Zwitterionic emulsifier molecules contain both acidic and basic groups, and they easily form “inner salts”. A characteristic of aqueous solutions of zwitterionic emulsifiers is that their electrical charge changes with variations in pH value. They have strong calcium dispersion ability in hard water and good compatibility with other types of emulsifiers, but their price is relatively high.

Most non-ionic emulsifiers are obtained by the reaction of ethylene oxide with compounds containing active hydrogen (such as phenols, alcohols, carboxylic acids, amines, etc.). Their activity is related not only to the hydrophobic alkyl groups but also to the length of the polyoxyethylene chains.
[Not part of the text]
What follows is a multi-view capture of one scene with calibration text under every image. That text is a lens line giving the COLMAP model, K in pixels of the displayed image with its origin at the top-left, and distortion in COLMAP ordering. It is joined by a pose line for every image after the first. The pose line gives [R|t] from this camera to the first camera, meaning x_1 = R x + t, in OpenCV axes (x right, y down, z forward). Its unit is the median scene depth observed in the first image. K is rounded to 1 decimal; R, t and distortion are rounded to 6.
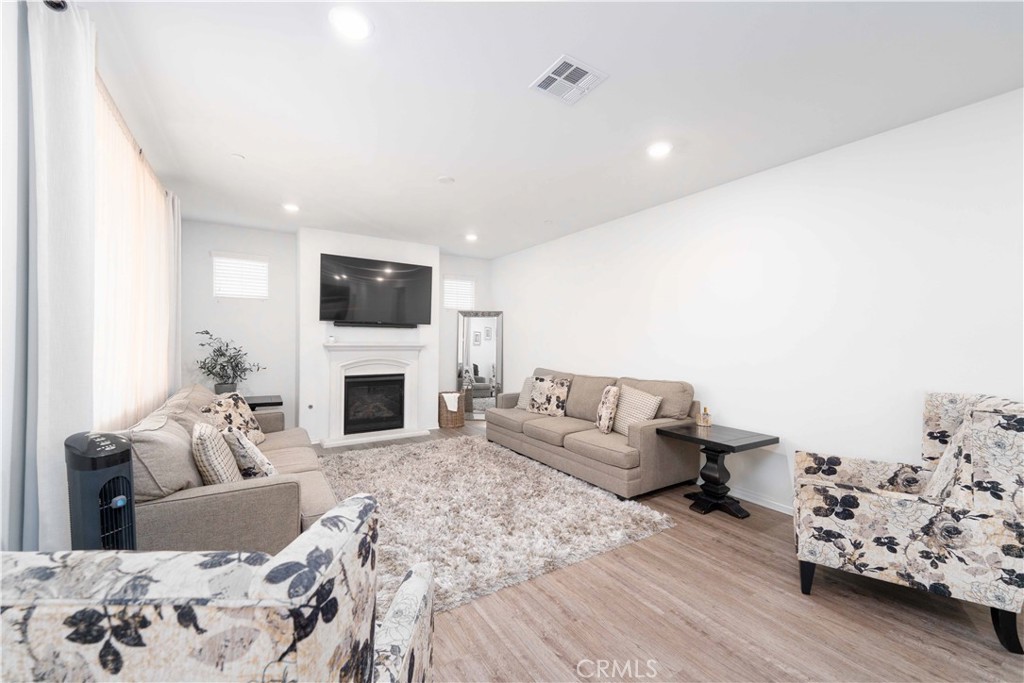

They possess high surface activity, stability, and good emulsifying ability, exhibit good compatibility with other emulsifiers and their additives, and have a certain chelating effect on metal ions. Their activity is independent of the pH value of the solution, and the emulsion formed at the Phase Inversion Temperature (PIT) is the most stable.

3.3. The working principle of asphalt emulsifiers

When the concentration of the emulsifier is extremely low, there are very few emulsifier molecules. At the interface between air and water, it is impossible for a large number of emulsifier molecules to accumulate. On the surface, it is almost still in direct contact with air and water, and the surface tension remains almost unchanged, still close to the surface tension of pure water.
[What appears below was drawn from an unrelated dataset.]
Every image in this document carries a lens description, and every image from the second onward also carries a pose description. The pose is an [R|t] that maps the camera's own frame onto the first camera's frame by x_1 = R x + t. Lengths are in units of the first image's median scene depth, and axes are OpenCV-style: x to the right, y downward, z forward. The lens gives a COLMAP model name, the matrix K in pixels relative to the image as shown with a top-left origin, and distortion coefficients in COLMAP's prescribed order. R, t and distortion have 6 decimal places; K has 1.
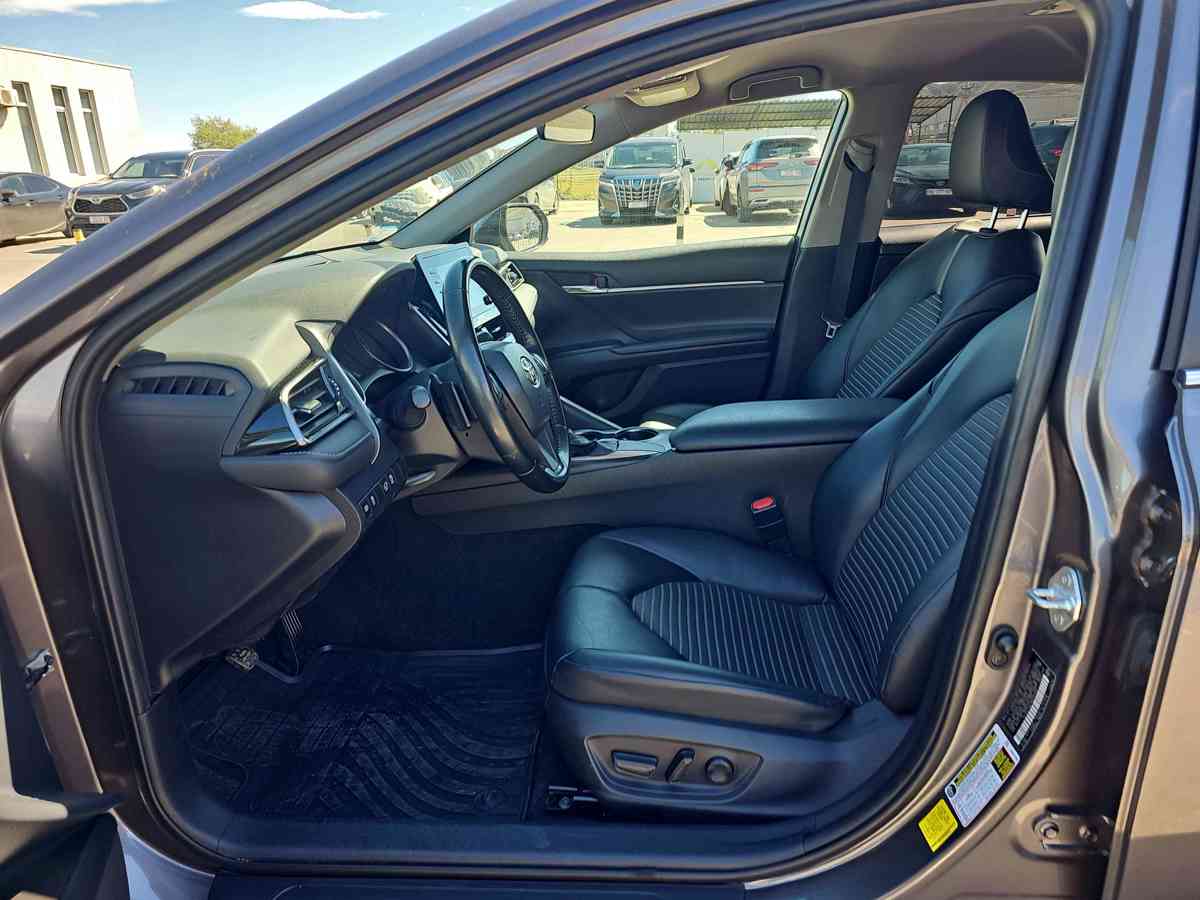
lens RADIAL K [[824.3, 0, 609.3], [0, 824.3, 448.6], [0, 0, 1]] dist [0.057372, -0.000728]
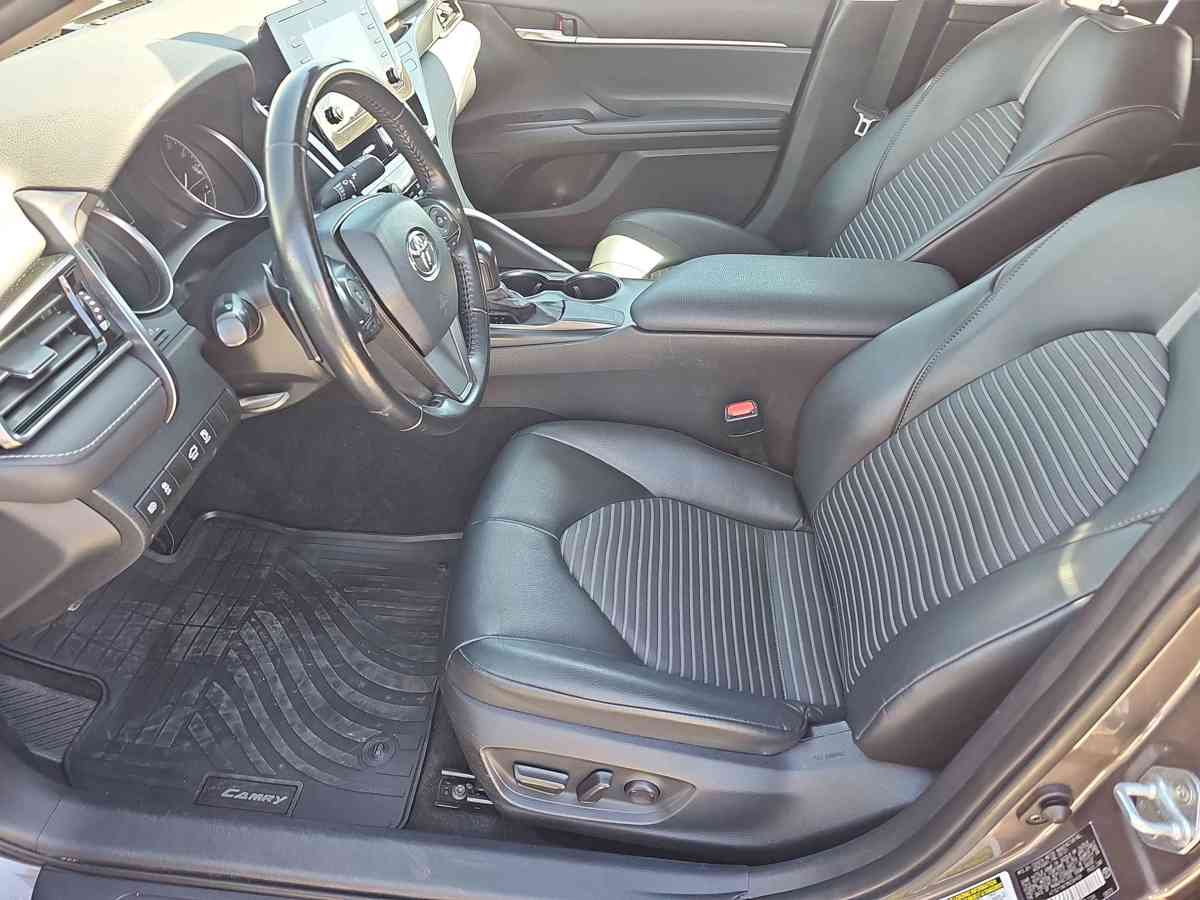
lens RADIAL K [[791.0, 0, 588.2], [0, 791.0, 446.6], [0, 0, 1]] dist [0.062756, -0.057870]
pose [[0.997623, 0.066937, 0.016387, 0.034205], [-0.068367, 0.931431, 0.357438, -0.169981], [0.008662, -0.357708, 0.933793, 0.302928]]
When the concentration of the emulsifier increases appropriately, the emulsifier molecules quickly gather on the water surface, reducing the contact area between air and water, thereby causing the surface tension to drop rapidly.

When the concentration of the emulsifier further increases and reaches a certain value, a large number of emulsifier molecules accumulate on the surface of the aqueous solution, forming a monomolecular film covering the surface of the solution, which completely isolates the aqueous solution from the air and stabilizes the surface tension. If the concentration of the emulsifier is slightly increased further, the emulsifier molecules can no longer accumulate on the water surface, but instead self-assemble into micelles or micellar aggregates with the lipophilic groups pointing inward and the hydrophilic groups pointing outward. The minimum concentration at which micelles or micellar aggregates are about to start forming is usually called the Critical Micelle Concentration (CMC).

After reaching the critical micelle concentration, if the concentration of the emulsifier continues to increase, the surface tension will no longer decrease. Since a monomolecular film has already formed on the surface, the emulsifier molecules tend to merge and move closer together, continuing to aggregate into micelles, thereby causing the number of micelles in the emulsion to increase continuously.

The emulsification of asphalt is an important aspect of emulsifying action. After adding an emulsifier to an oil-water solution, the two groups of the emulsifier arrange themselves in a directional manner, connecting the two interfaces of oil and water, thereby preventing them from repelling each other. After stirring and dispersing, asphalt can stably disperse in water in the form of fine particles.

Conclusion

Taking asphalt emulsifiers as an example, this article provides a comprehensive introduction and analysis of the structural characteristics, working principles, and application status of surfactants. Surfactants can effectively reduce the surface tension of water, strongly adsorb surfactant molecules on various other interfaces, and often have a certain degree of directional adsorption. It is this directional adsorption that enables surfactants to have multiple functions such as emulsification, demulsification, foaming, dispersion, coagulation, and wetting. Asphalt emulsifiers work by utilizing the emulsifying effect of surfactants. Whether from the perspective of economic performance or environmental protection, cold construction is bound to be an important trend in the development of highway engineering in the 21st century, and emulsifiers are the core of this technology. The research and improvement of emulsifier performance will surely have a profound impact on cold construction.